There are a lot of little things that I come across in my work that I can’t easily find the answers to and then when i do find the answer, I always wonder if there are other pple who could potentially benefit from this. There have been many instances where I have felt like this and I previously wrote a blog post about something very niche which was really just for me and my own reference. But when I checked the stats for my website, that simple ‘FYI’ blog post turned out to be my most visited page.
Today (August 3rd, 2021, the original date of this post), a similar thing happened: I found a small useful method for a very specific problem and I want to share it because it might save many people a whole lot of googling and searching through complicated documentation. I might update this post over and over for the next little bit or I might create a whole new post for another tip/trick. I don’t know. But here we go.
[1] Subsetting a HuggingFace Dataset
I’m assuming many experienced programmers and data scientists can think about their code logically in their heads and then proceed to write something that works. I can’t do that. I need to write the code, get stuck, and try random things over and over until the result looks like what i envisioned. Having said that, when working with data, especially a very large dataset, this kind of brute force method consumes a lot of time and computational resources. So I generally subset the data to include 100 rows and then play around with the code until i like what i see. I recently started working with the HuggingFace transformer models and using the information from their course, I wanted to fine-tune my own model.

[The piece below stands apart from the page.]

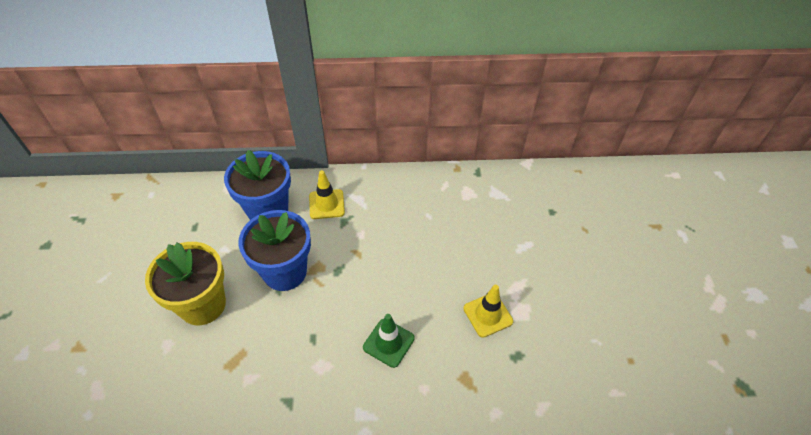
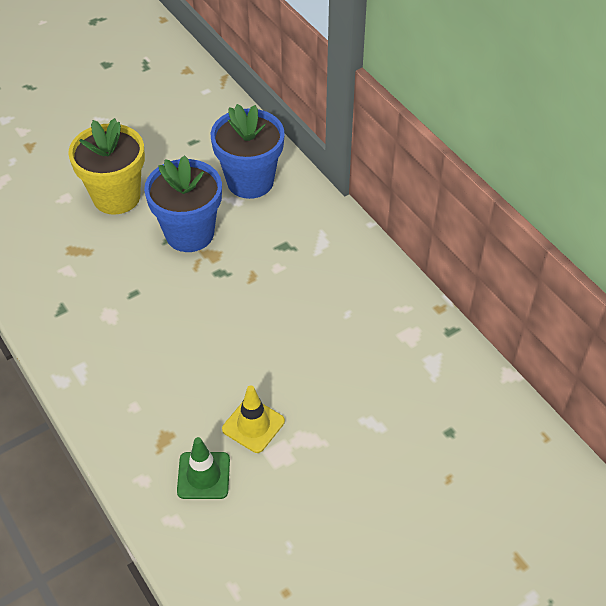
camera: 60 degrees right, 0 degrees up
(326, 204) = (294, 220): yellow traffic cone -> none
(388, 343) = (165, 354): green traffic cone -> green traffic cone (203, 475)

But the dataset I was using had over 550,000 rows and it was taking forever to train. So I just wanted to see how the training mechanism works when I run it on a smaller dataset.
But because the dataset structure is not the typical tabular type or dictionary type, I had no idea how to resolve the errors i was getting.

And then I randomly came across this page on my search where I saw a weird ‘split notation’ that I hadn’t seen before.

I didn’t find anything like this in the main dataset documentation (here). I found it randomly on an ‘indexing a dataset’ documentation (here).

now with 100 rows, or at least and idea of how to subset, I can train my model in a shorter amount of time and test out other tasks downstream.